Arriviamo ora ad una questione spinosa, ovvero le relazioni tra FAP e dieselgate, lo scandalo che dal 2015 ha visto la Volkswagen nell’occhio del ciclone. L’alterazione dei dati legati alle emissioni inquinanti, nascosti nei milioni di codici della centralina prodotta da Bosch, realizzata ad arte per non essere notata dalle autorità competenti di controllo, ha una diretta ripercussione sulle FAP. E’ vero che le nostre auto non hanno un ruolo preponderante per l’inquinamento globale, relegato principalmente al settore residenziale con le biomasse, all’agricoltura e industria, ma visto che è difficile andare a modificare le nostre abitudini a livello casalingo, come primo oggetto di revisione sono le auto e quindi i diesel.
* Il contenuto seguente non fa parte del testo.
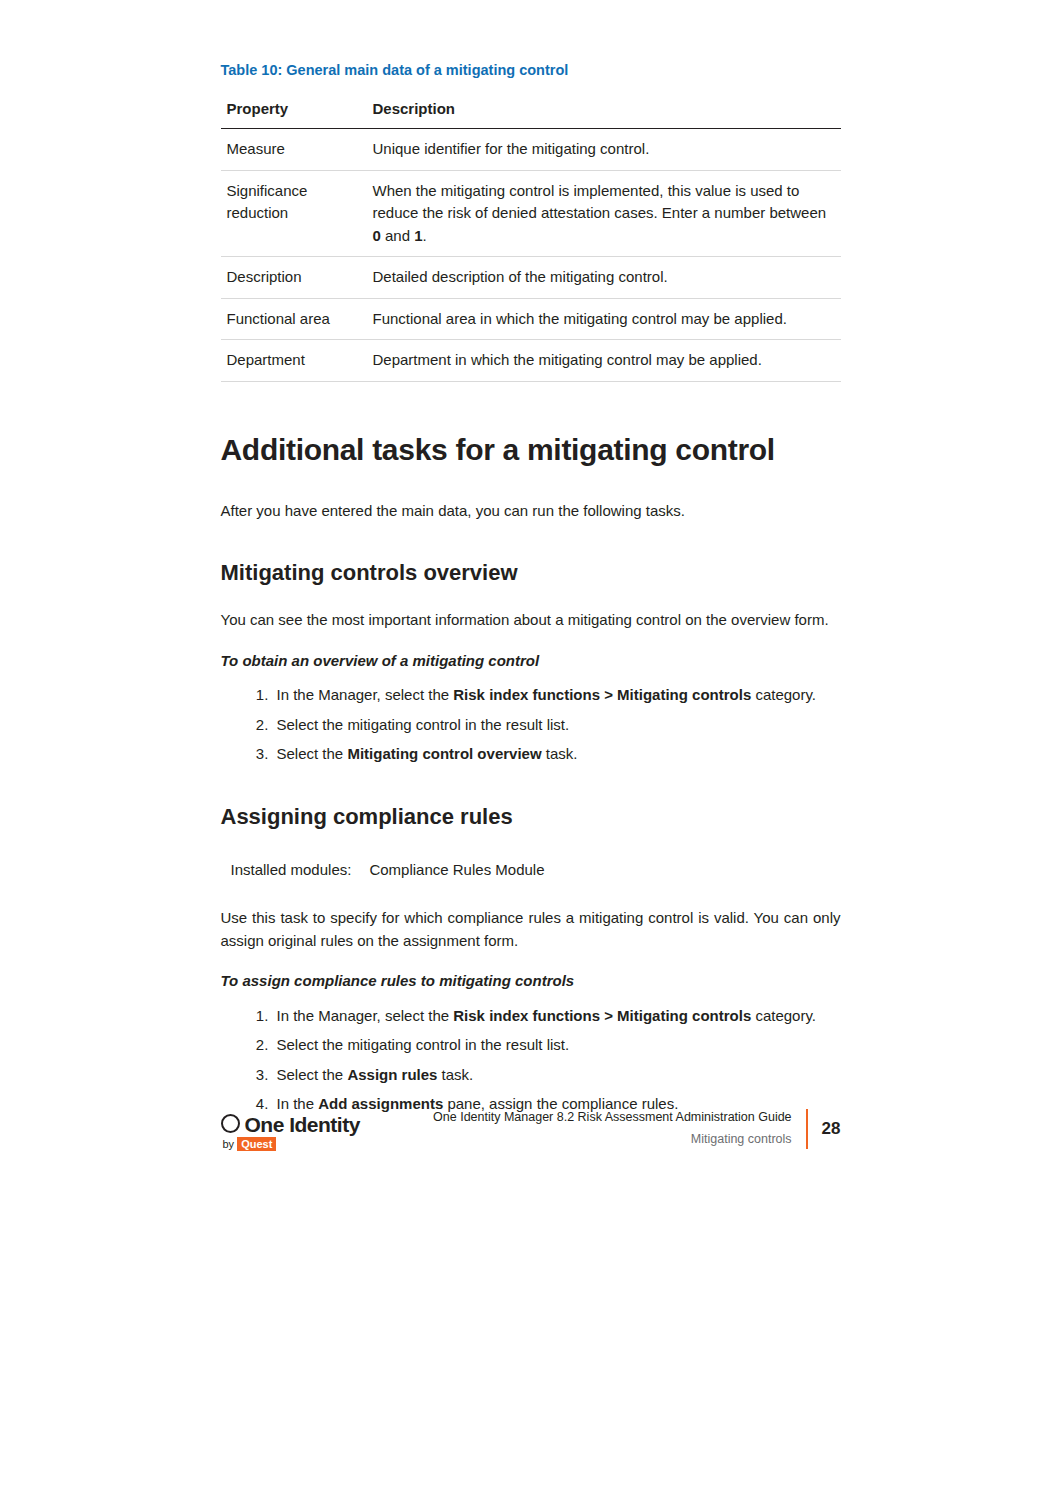Table 10: General main data of a mitigating control
| Property | Description |
| --- | --- |
| Measure | Unique identifier for the mitigating control. |
| Significance reduction | When the mitigating control is implemented, this value is used to reduce the risk of denied attestation cases. Enter a number between 0 and 1 . |
| Description | Detailed description of the mitigating control. |
| Functional area | Functional area in which the mitigating control may be applied. |
| Department | Department in which the mitigating control may be applied. |
Additional tasks for a mitigating control
After you have entered the main data, you can run the following tasks.
Mitigating controls overview
You can see the most important information about a mitigating control on the overview form.
To obtain an overview of a mitigating control
In the Manager, select the Risk index functions > Mitigating controls category.
Select the mitigating control in the result list.
Select the Mitigating control overview task.
Assigning compliance rules
Installed modules: Compliance Rules Module
Use this task to specify for which compliance rules a mitigating control is valid. You can only assign original rules on the assignment form.
To assign compliance rules to mitigating controls
In the Manager, select the Risk index functions > Mitigating controls category.
Select the mitigating control in the result list.
Select the Assign rules task.
In the Add assignments pane, assign the compliance rules.
One Identity
by Quest
One Identity Manager 8.2 Risk Assessment Administration Guide
Mitigating controls
28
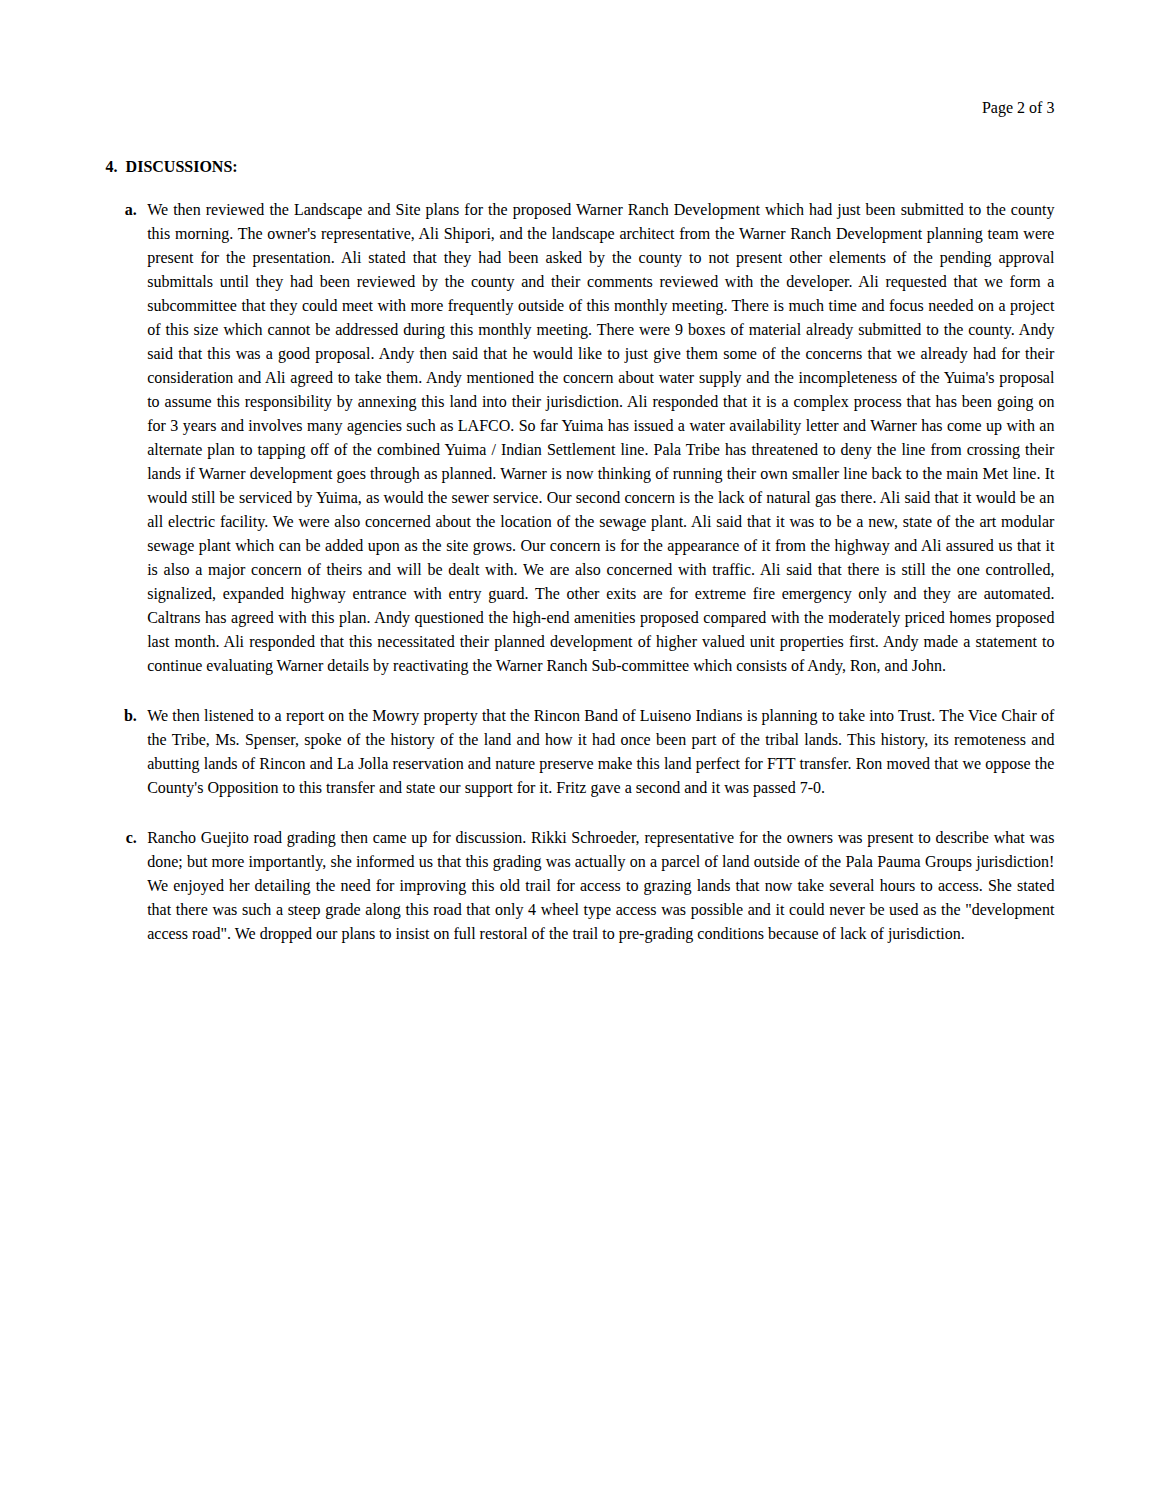Page 2 of 3
4. DISCUSSIONS:
We then reviewed the Landscape and Site plans for the proposed Warner Ranch Development which had just been submitted to the county this morning. The owner's representative, Ali Shipori, and the landscape architect from the Warner Ranch Development planning team were present for the presentation. Ali stated that they had been asked by the county to not present other elements of the pending approval submittals until they had been reviewed by the county and their comments reviewed with the developer. Ali requested that we form a subcommittee that they could meet with more frequently outside of this monthly meeting. There is much time and focus needed on a project of this size which cannot be addressed during this monthly meeting. There were 9 boxes of material already submitted to the county. Andy said that this was a good proposal. Andy then said that he would like to just give them some of the concerns that we already had for their consideration and Ali agreed to take them. Andy mentioned the concern about water supply and the incompleteness of the Yuima's proposal to assume this responsibility by annexing this land into their jurisdiction. Ali responded that it is a complex process that has been going on for 3 years and involves many agencies such as LAFCO. So far Yuima has issued a water availability letter and Warner has come up with an alternate plan to tapping off of the combined Yuima / Indian Settlement line. Pala Tribe has threatened to deny the line from crossing their lands if Warner development goes through as planned. Warner is now thinking of running their own smaller line back to the main Met line. It would still be serviced by Yuima, as would the sewer service. Our second concern is the lack of natural gas there. Ali said that it would be an all electric facility. We were also concerned about the location of the sewage plant. Ali said that it was to be a new, state of the art modular sewage plant which can be added upon as the site grows. Our concern is for the appearance of it from the highway and Ali assured us that it is also a major concern of theirs and will be dealt with. We are also concerned with traffic. Ali said that there is still the one controlled, signalized, expanded highway entrance with entry guard. The other exits are for extreme fire emergency only and they are automated. Caltrans has agreed with this plan. Andy questioned the high-end amenities proposed compared with the moderately priced homes proposed last month. Ali responded that this necessitated their planned development of higher valued unit properties first. Andy made a statement to continue evaluating Warner details by reactivating the Warner Ranch Sub-committee which consists of Andy, Ron, and John.
We then listened to a report on the Mowry property that the Rincon Band of Luiseno Indians is planning to take into Trust. The Vice Chair of the Tribe, Ms. Spenser, spoke of the history of the land and how it had once been part of the tribal lands. This history, its remoteness and abutting lands of Rincon and La Jolla reservation and nature preserve make this land perfect for FTT transfer. Ron moved that we oppose the County's Opposition to this transfer and state our support for it. Fritz gave a second and it was passed 7-0.
Rancho Guejito road grading then came up for discussion. Rikki Schroeder, representative for the owners was present to describe what was done; but more importantly, she informed us that this grading was actually on a parcel of land outside of the Pala Pauma Groups jurisdiction! We enjoyed her detailing the need for improving this old trail for access to grazing lands that now take several hours to access. She stated that there was such a steep grade along this road that only 4 wheel type access was possible and it could never be used as the "development access road". We dropped our plans to insist on full restoral of the trail to pre-grading conditions because of lack of jurisdiction.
Rispetto al diesel 0, i valori di emissioni sono drasticamente calati di circa 30 volte, in particolare dall’euro 4 dal quale sono addirittura inferiori ai benzina. E’ quasi inspiegabile, osservando questo solo dato, allora la lotta che si sta facendo in modo sistematico al diesel, visto che le emissioni di pm10 del diesel sono inferiori a quelle di un benzina. Possedere un’auto diesel, nel caso in cui la si utilizzi prevalentemente in città, non è però un bene a causa della problematicità legata al processo di rigenerazione del filtro. Ed è per questo motivo che case automobilistiche, come Toyota, spingano così tanto per una mobilità cittadina con l’ibrido. Discorso diverso per gli automobilisti che sfruttano prevalentemente l’autostrada per i propri viaggi. In questo caso il diesel è ancora il carburante per antonomasia e che difficilmente troverà ostacoli importanti, anche in vista delle dichiarazioni della Bosch che è riuscita a sviluppare un dispositivo che permetta di ridurre le emissioni ad un livello di molto inferiore a tutte le norme attualmente in vigore.
In conclusione, il filtro fap non sembra essere destinato ad essere messo in soffitta. Stiamo a vedere come il nuovo dispositivo Bosch, che deve essere ancora presentato al mercato, si integrerà al nostro filtro fap. Ci auguriamo che qualunque sia la strada che ci aspetta, possa rispettare nel modo migliore il nostro pianeta, in termini di emissioni ambientali.